First, a selection of shots from Alan Wilson taken on Middleton Nature Reserve this week:
Typical scenes on the main pond |
Shaded Broad-Bar moth |
Black-tailed Skimmer |
Common Blue Damselfly |
I just did a couple of checks along the south sea wall, mainly to set the baseline for resident insects, before (hopefully) the east wind and sun bring in any migrants. (MD)
First check was late morning, the air was almost still with just a few breaths from SE, by the time I'd reached the lighthouse area it had moved round to south. The only insects were a few feeding bees, 5 Meadow Brown and one "white" came in off. (There were even less in the evening check).
Linnet 27 feeding around the saltmarsh, 2 near lighthouse
Rock Pipit 6 - three on the foreshore, 1 on Red Nab, 2 near the lighthouse. These were the breeding female plus one of the birds with a bad foot. This clip was in the late afternoon, it was hot, you can see it panting, then it appears to be eating aphids off a Mayweed. Even with its restricted mobility, it is more than capable of finding sizeable insects. I can only think it was taking the aphids for their high moisture content rather than nutrition (the clip begins with a young Pied Wagtail in the background).
Blue Tit 1 flew from north landed on harbour wall briefly before continuing south
Willow Warbler 1 adult came from somewhere rested on Power Station perimeter fence before flying into the Power Station
Goldfinch 3 flew south past the roundhead
The above three records in the morning and these species have not bred here.

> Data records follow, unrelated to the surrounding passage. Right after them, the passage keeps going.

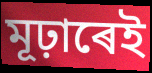
মূঢ়াৰেই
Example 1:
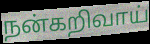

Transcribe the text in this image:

நன்கறிவாய்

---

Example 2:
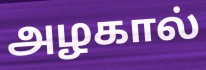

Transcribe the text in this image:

அழகால்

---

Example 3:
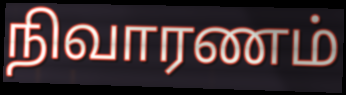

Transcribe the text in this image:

நிவாரணம்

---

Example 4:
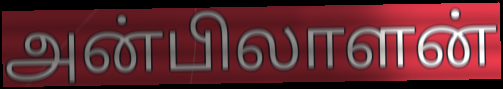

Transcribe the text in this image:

அன்பிலாளன்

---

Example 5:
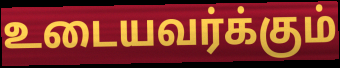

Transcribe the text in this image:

உடையவர்க்கும்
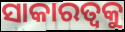
ସାକାରତ୍ଵକୁ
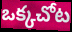
ఒక్కచోట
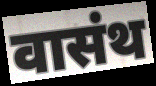
वासंथ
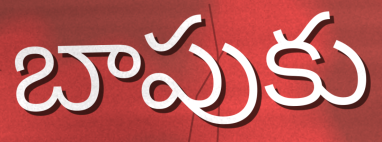
బాపుకు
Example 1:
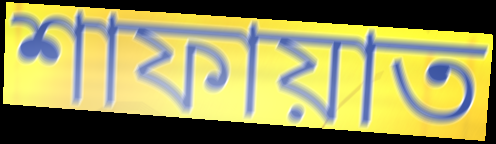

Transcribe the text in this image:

শাফায়াত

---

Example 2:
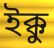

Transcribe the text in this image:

ইক্কু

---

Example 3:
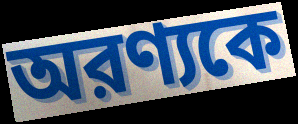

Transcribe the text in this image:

অরণ্যকে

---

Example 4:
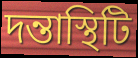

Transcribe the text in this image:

দন্তাস্থিটি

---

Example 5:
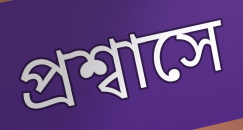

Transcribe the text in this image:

প্রশ্বাসে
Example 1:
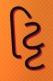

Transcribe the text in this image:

ટ્ટિ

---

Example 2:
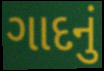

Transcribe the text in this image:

ગાદનું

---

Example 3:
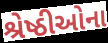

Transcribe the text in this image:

શ્રેષ્ઠીઓના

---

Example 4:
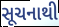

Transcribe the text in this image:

સૂચનાથી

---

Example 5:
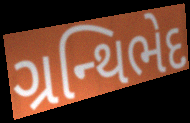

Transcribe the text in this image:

ગ્રન્થિભેદ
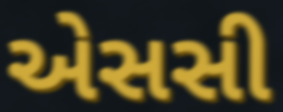
એસસી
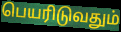
பெயரிடுவதும்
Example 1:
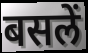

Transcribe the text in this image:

बसलें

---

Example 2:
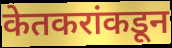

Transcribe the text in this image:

केतकरांकडून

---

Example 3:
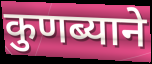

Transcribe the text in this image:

कुणब्याने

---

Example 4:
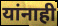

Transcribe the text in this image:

यांनाही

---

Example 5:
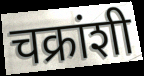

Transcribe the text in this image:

चक्रांशी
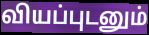
வியப்புடனும்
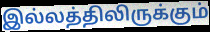
இல்லத்திலிருக்கும்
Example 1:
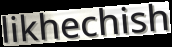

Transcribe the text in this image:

likhechish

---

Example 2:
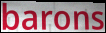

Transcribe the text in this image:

barons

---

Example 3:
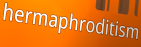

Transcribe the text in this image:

hermaphroditism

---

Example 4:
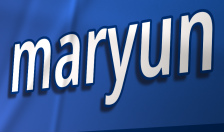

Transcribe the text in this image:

maryun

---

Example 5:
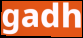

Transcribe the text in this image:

gadh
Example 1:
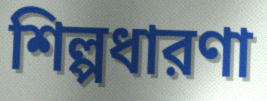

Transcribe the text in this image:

শিল্পধারণা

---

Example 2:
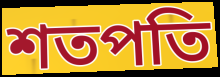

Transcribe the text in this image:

শতপতি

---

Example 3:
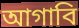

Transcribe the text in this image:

আগাবি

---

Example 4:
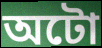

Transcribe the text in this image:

অটো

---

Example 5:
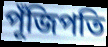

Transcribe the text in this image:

পূঁজিপতি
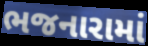
ભજનારામાં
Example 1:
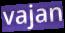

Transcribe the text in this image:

vajan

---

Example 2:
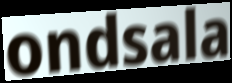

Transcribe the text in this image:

ondsala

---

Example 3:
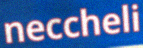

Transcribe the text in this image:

neccheli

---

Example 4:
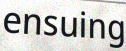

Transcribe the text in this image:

ensuing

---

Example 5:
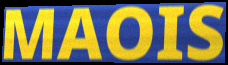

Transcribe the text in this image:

MAOIS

Common Sandpiper 2 together in the harbour wharf (seen earlier morning by Jonathan)
Redshank 15
Mediterranean gulls 18 adult 1 juvenile
This Painted lady in the Nature Park was so worn that you could see through its wings.
Worn and faded Painted Lady |
This isn't really a record just an observation of behaviour. It rained overnight and presumably this Garden Snail wandered over the wall from the Power Station side (it definitely didn't fly here). The sun was hot today and it had spent the day in the shade under the lip of the wall. But now the sun was getting lower and the snail finds itself on the terminator of the shade. It will have to move higher or be cooked in its shell (the concrete on the exposed wall was so hot that the only walkers with a dog were having to carry it). I was tempted to move it, but might have done more harm than good.